• Brief
Render the lines of the items, from the very first through the line containing "collectors: P. C. Standley", as a JSON list of strings with one string per line and no entries for blank lines.

• Data extract
Start

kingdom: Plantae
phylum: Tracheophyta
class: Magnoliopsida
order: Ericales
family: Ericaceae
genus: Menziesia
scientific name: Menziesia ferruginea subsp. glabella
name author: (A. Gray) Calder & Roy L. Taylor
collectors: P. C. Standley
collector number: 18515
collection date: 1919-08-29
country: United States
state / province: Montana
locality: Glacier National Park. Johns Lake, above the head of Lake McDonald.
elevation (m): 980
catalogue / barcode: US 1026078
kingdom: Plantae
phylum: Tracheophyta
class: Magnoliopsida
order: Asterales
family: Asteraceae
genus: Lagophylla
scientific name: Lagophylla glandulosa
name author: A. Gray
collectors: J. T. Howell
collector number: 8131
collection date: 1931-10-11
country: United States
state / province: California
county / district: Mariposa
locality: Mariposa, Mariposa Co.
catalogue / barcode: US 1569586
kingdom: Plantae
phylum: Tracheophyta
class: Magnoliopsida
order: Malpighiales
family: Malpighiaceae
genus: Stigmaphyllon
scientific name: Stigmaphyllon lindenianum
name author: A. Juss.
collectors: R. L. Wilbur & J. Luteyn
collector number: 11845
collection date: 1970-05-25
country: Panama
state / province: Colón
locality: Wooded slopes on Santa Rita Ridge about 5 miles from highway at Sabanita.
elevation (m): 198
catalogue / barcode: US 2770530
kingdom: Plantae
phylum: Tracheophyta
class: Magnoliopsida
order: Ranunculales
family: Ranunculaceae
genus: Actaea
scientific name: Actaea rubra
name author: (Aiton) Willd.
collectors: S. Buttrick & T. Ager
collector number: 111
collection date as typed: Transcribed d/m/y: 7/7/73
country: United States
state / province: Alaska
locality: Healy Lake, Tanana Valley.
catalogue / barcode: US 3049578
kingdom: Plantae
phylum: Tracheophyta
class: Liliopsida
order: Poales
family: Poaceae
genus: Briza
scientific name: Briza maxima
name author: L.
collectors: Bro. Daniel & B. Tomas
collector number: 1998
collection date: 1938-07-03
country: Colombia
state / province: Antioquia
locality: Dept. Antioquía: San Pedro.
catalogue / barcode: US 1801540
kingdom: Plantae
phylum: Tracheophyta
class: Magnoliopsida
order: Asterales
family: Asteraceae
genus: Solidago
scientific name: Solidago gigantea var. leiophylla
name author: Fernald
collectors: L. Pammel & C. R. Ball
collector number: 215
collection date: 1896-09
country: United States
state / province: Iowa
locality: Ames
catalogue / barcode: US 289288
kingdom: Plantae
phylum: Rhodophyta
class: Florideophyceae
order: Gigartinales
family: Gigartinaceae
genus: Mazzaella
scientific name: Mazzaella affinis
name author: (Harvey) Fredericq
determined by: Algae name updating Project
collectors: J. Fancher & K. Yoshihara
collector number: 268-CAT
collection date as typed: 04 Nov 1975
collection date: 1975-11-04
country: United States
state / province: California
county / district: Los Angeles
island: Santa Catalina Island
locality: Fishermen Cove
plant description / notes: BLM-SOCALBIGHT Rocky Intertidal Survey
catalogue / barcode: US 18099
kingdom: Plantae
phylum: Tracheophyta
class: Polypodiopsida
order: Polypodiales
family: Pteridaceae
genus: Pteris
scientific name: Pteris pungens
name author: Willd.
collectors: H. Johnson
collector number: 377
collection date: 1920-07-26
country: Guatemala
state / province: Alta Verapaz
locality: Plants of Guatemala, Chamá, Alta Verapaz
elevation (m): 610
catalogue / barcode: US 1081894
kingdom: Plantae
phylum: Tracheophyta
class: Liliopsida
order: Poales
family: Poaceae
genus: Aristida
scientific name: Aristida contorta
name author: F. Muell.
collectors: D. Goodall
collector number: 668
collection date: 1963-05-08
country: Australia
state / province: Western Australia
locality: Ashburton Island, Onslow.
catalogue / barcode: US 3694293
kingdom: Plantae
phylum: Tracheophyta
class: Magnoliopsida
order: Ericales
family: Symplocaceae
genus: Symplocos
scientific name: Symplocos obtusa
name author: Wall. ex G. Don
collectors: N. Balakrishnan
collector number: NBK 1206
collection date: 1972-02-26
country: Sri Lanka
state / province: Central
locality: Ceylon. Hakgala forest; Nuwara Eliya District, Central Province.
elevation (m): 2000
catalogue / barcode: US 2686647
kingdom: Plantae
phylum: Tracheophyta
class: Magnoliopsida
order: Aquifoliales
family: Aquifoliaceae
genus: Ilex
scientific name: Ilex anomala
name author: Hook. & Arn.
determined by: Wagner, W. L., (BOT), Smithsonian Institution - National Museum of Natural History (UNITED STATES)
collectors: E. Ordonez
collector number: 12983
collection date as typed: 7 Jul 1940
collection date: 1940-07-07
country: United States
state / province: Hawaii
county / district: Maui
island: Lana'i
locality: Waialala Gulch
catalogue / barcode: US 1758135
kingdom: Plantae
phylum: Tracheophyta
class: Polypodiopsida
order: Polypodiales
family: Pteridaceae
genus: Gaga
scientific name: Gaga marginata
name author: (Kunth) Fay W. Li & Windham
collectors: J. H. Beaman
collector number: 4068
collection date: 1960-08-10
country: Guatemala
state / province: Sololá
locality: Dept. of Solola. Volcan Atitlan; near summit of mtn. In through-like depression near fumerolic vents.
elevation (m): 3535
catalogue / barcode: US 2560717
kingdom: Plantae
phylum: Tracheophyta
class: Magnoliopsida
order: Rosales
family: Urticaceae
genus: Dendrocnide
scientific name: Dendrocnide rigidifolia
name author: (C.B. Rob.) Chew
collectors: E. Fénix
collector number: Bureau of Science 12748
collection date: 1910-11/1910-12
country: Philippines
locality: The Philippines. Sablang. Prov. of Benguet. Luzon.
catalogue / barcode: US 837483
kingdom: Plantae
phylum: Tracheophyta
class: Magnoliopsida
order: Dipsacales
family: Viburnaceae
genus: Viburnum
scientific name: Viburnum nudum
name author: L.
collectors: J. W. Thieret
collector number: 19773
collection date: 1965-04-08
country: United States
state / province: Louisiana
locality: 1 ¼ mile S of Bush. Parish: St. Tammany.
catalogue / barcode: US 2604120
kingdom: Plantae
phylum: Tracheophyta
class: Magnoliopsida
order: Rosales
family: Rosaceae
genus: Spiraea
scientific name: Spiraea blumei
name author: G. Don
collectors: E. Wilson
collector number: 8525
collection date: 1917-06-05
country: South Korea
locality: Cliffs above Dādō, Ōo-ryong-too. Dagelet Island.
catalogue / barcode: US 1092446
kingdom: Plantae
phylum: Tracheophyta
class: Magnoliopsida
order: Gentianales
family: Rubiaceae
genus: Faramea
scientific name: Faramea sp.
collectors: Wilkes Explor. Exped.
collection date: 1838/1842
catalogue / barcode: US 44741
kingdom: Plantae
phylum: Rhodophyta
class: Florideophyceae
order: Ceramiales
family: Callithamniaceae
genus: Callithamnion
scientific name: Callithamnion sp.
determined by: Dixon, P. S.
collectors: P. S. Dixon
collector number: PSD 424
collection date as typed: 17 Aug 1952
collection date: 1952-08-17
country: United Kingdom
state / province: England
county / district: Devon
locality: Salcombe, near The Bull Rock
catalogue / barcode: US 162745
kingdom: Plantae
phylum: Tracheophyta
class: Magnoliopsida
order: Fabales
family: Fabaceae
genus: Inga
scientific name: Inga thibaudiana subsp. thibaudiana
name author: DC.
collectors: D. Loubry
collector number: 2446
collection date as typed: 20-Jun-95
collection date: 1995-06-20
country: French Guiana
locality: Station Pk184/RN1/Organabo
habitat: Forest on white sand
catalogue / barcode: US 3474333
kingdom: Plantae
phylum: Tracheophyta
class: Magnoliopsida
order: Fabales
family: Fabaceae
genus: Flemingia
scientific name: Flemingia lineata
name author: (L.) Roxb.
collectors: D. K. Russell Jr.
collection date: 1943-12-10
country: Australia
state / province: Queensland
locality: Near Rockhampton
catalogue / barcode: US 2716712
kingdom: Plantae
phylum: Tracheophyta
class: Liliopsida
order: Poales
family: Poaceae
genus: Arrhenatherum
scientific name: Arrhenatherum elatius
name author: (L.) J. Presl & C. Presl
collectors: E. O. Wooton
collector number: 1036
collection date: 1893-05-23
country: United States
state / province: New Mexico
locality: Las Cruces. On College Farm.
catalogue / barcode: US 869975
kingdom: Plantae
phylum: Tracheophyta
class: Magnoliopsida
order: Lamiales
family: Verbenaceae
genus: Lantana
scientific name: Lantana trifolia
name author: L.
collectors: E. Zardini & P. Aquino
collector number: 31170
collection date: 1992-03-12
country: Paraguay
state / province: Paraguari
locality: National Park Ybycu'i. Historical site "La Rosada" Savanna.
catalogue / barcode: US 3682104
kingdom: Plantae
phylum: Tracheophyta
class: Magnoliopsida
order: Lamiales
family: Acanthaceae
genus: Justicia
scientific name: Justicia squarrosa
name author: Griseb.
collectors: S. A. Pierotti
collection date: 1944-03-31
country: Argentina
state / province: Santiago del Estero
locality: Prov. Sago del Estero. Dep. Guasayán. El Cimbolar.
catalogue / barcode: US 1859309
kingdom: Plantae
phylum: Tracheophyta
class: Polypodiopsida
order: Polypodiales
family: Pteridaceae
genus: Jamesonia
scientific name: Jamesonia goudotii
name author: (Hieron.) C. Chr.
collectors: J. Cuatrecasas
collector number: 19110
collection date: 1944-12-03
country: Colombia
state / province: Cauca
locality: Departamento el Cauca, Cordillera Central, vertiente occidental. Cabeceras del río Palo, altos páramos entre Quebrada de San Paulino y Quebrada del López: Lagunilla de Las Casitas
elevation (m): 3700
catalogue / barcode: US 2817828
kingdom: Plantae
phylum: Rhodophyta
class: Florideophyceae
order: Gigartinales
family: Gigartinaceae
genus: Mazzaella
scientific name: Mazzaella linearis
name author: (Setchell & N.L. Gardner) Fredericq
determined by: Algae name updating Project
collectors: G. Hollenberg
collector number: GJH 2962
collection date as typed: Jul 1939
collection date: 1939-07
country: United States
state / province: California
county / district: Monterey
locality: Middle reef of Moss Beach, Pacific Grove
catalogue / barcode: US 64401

End

• Finished answer
[
  "kingdom: Plantae",
  "phylum: Tracheophyta",
  "class: Magnoliopsida",
  "order: Ericales",
  "family: Ericaceae",
  "genus: Menziesia",
  "scientific name: Menziesia ferruginea subsp. glabella",
  "name author: (A. Gray) Calder & Roy L. Taylor",
  "collectors: P. C. Standley"
]